Long back we create Chatops based rule and if we give the keyword something like “10.0.0.0 startup” Ip and startup. Server was deployed on cloud environment, that Chatops based keyword will call server startup API. I have managed to use that keyword, Server has come up fine.
Once again after 5 mins I have texted another keyword cluster-health XXX (Cluster-health and cluster name). All nodes and pods in the cluster were turned to running state.
Once I reached the office, I looking to automate more. If Host goes down it should automatically come up and once it is completely up. Some health check has to happen. So I choose event trigger with Auto recovery approach. We tested in test environment and implemented this approach, we manually shutdown the node from the cluster. Auto recovery has setup based on alarm rule matching patter. Say for example Your Alarm Pattern “HOST IP down, IP: 10.0.0.0 Cluster” I have configured this regex pattern to kick off the auto healing API call.

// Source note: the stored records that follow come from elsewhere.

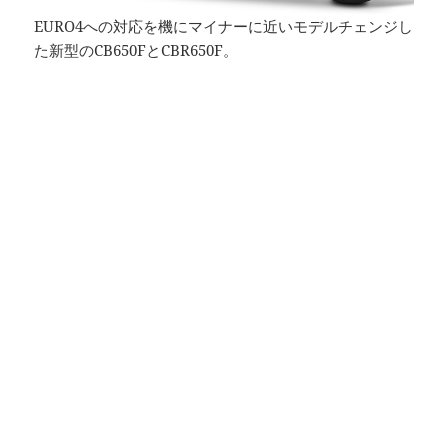
EURO4への対応を機にマイナーに近いモデルチェンジし
た新型のCB650FとCBR650F。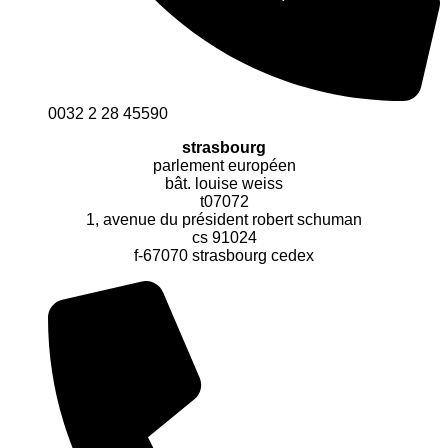
0032 2 28 45590
strasbourg
parlement européen
bât. louise weiss
t07072
1, avenue du président robert schuman
cs 91024
f-67070 strasbourg cedex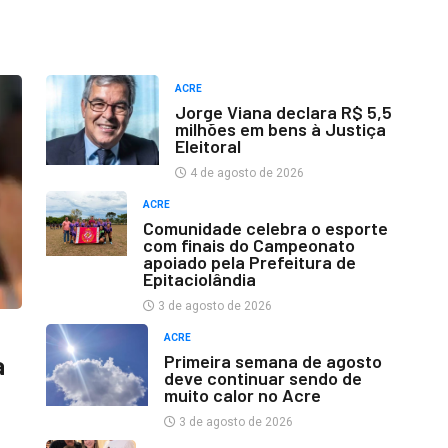
ACRE
Jorge Viana declara R$ 5,5
milhões em bens à Justiça
Eleitoral
4 de agosto de 2026
ACRE
Comunidade celebra o esporte
com finais do Campeonato
apoiado pela Prefeitura de
Epitaciolândia
3 de agosto de 2026
ACRE
Primeira semana de agosto
a
deve continuar sendo de
muito calor no Acre
3 de agosto de 2026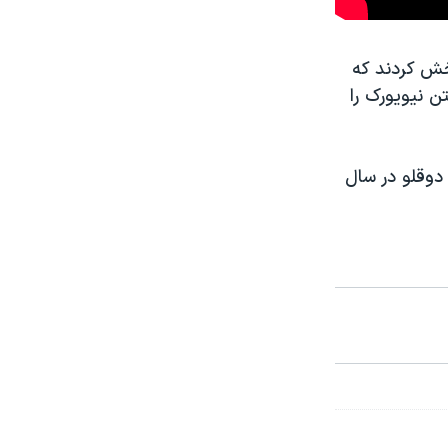
خش کردند که
ن نیویورک را
دوقلو در سال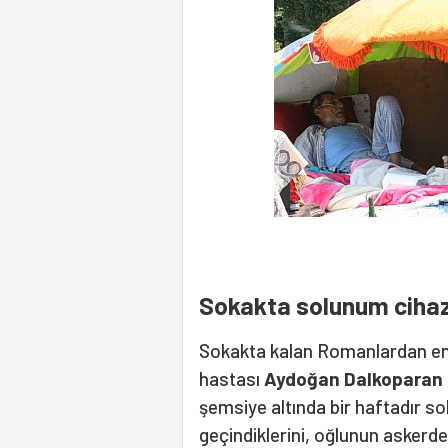
Sokakta solunum cihaz
Sokakta kalan Romanlardan en
hastası
Aydoğan Dalkoparan
şemsiye altında bir haftadır s
geçindiklerini, oğlunun askerde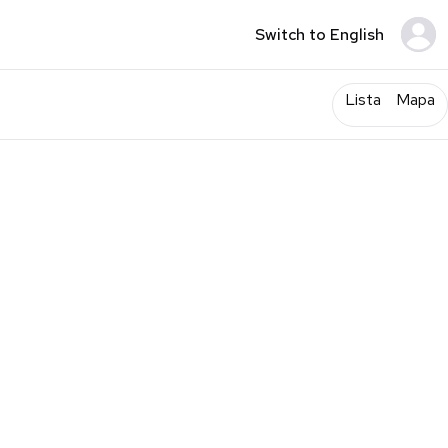
Switch to English
Lista
Mapa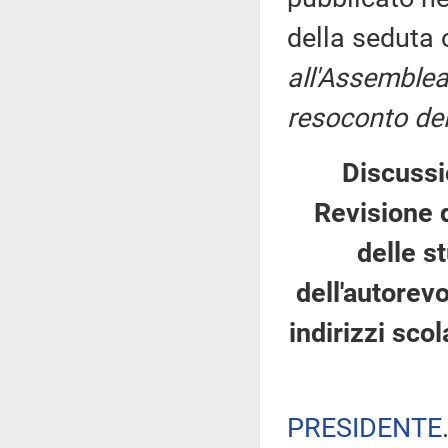
della seduta
all'Assemblea
resoconto del
Discussi
Revisione d
delle s
dell'autorev
indirizzi sco
PRESIDENTE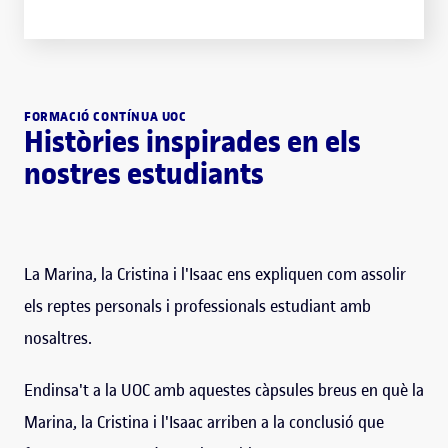
FORMACIÓ CONTÍNUA UOC
Històries inspirades en els
nostres estudiants
La Marina, la Cristina i l'Isaac ens expliquen com assolir
els reptes personals i professionals estudiant amb
nosaltres.
Endinsa't a la UOC amb aquestes càpsules breus en què la
Marina, la Cristina i l'Isaac arriben a la conclusió que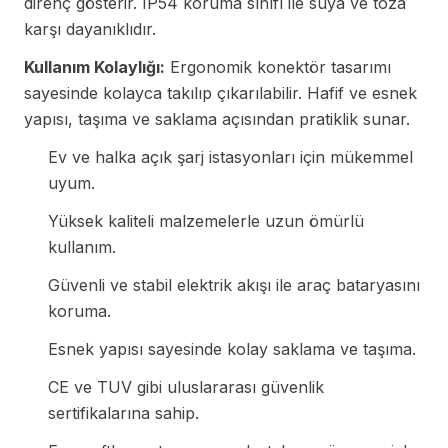
direnç gösterir. IP54 koruma sınıfı ile suya ve toza
karşı dayanıklıdır.
Kullanım Kolaylığı:
Ergonomik konektör tasarımı
sayesinde kolayca takılıp çıkarılabilir. Hafif ve esnek
yapısı, taşıma ve saklama açısından pratiklik sunar.
Ev ve halka açık şarj istasyonları için mükemmel
uyum.
Yüksek kaliteli malzemelerle uzun ömürlü
kullanım.
Güvenli ve stabil elektrik akışı ile araç bataryasını
koruma.
Esnek yapısı sayesinde kolay saklama ve taşıma.
CE ve TUV gibi uluslararası güvenlik
sertifikalarına sahip.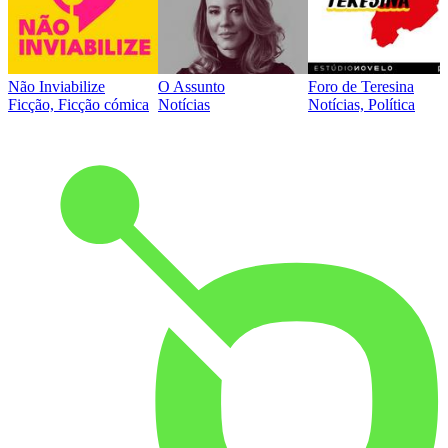
Não Inviabilize
O Assunto
Foro de Teresina
Ficção, Ficção cómica
Notícias
Notícias, Política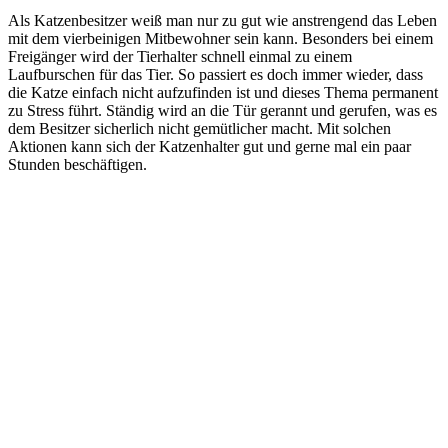
Als Katzenbesitzer weiß man nur zu gut wie anstrengend das Leben
mit dem vierbeinigen Mitbewohner sein kann. Besonders bei einem
Freigänger wird der Tierhalter schnell einmal zu einem
Laufburschen für das Tier. So passiert es doch immer wieder, dass
die Katze einfach nicht aufzufinden ist und dieses Thema permanent
zu Stress führt. Ständig wird an die Tür gerannt und gerufen, was es
dem Besitzer sicherlich nicht gemütlicher macht. Mit solchen
Aktionen kann sich der Katzenhalter gut und gerne mal ein paar
Stunden beschäftigen.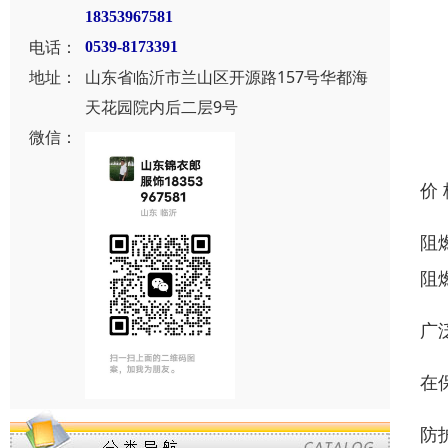
18353967581
电话：
0539-8173391
地址：
山东省临沂市兰山区开源路157号华都海
天花园院内后二层9号
微信：
价
阻
阻
广
在
防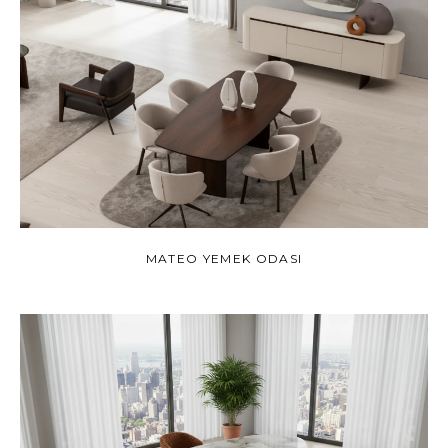
MATEO YEMEK ODASI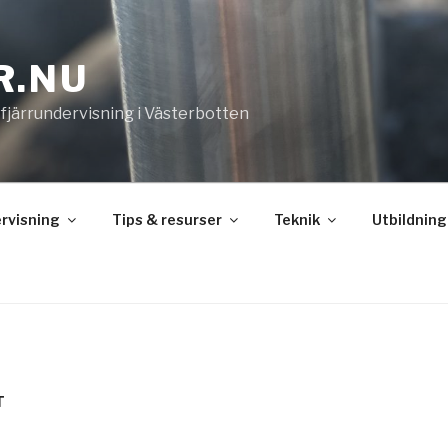
R.NU
 fjärrundervisning i Västerbotten
rvisning
Tips & resurser
Teknik
Utbildning
T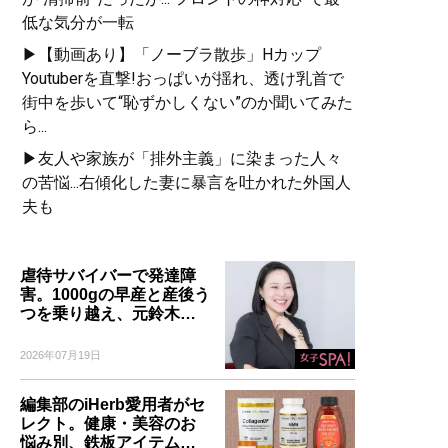
低な気分が一転
▶【動画あり】「ノーブラ散歩」Hカップ
Youtuberを直撃!おっぱいが揺れ、透け乳首で
街中を歩いて“恥ずかしくない”のか聞いてみた
ら...
▶友人や家族が「排外主義」に染まった人々
の苦悩...右傾化した妻に暴言を吐かれた外国人
夫も
虐待サバイバーで発達障
害。1000gの早産と産後う
つを乗り越え、元鈴木…
2026年07月19日
編集部のiHerb愛用者がセ
レクト。健康・美容のお
悩み別、鉄板アイテム…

So once the alarm is in place, it checked the regex pattern and it was looking auto recovery approach. It called startup API to bring up the node. Once the node is fully up it ran the remediation script to validate entire cluster nodes and pod are in active and running state. It closes the alarm.
To triage more about this case and got to know it was the hardware failure on physical machine. That was impacted too many Virtual machines on the cloud infrastructure, Cloud SRE team was identifying with the vendor. As a SRE we had to take some steps to cover up this kind of failure. I concluded few things on meeting. Once node is down very immediately auto recovery script should cordon that node. This is prevent try to schedule new pod on that faulty node. Once the node is Up and auto recovery remediation script should check the things are all Ok, Once all the signals are success, script should have to un-cordon it to make pod scheduling normal.
We added suggestion to Devops team statefull sets type of pod should have minimum 3 pods running on different nodes and not all replicas should be running on same node. Node affinity configuration has to be removed.
SRE side to fill the gap we have added auto traffic switching to Standby or slave DB pods which is running on another Availability zone. This it can be achieved by storing key value on ETCD and to enable the monitoring. If any trouble found to connect master DB or any health was failed on Master DB side. Service code should automatically switch to Slave DB. There were some re-architect was going on to make entire DB module to run out of cluster on bare physical or virtual machines. Some suggested running on separate cluster.
Traffic and dongle issue was in other side but chatops was helped to fix the issue. Cloud API calls were exposed so that SRE can code it and make it auto recover.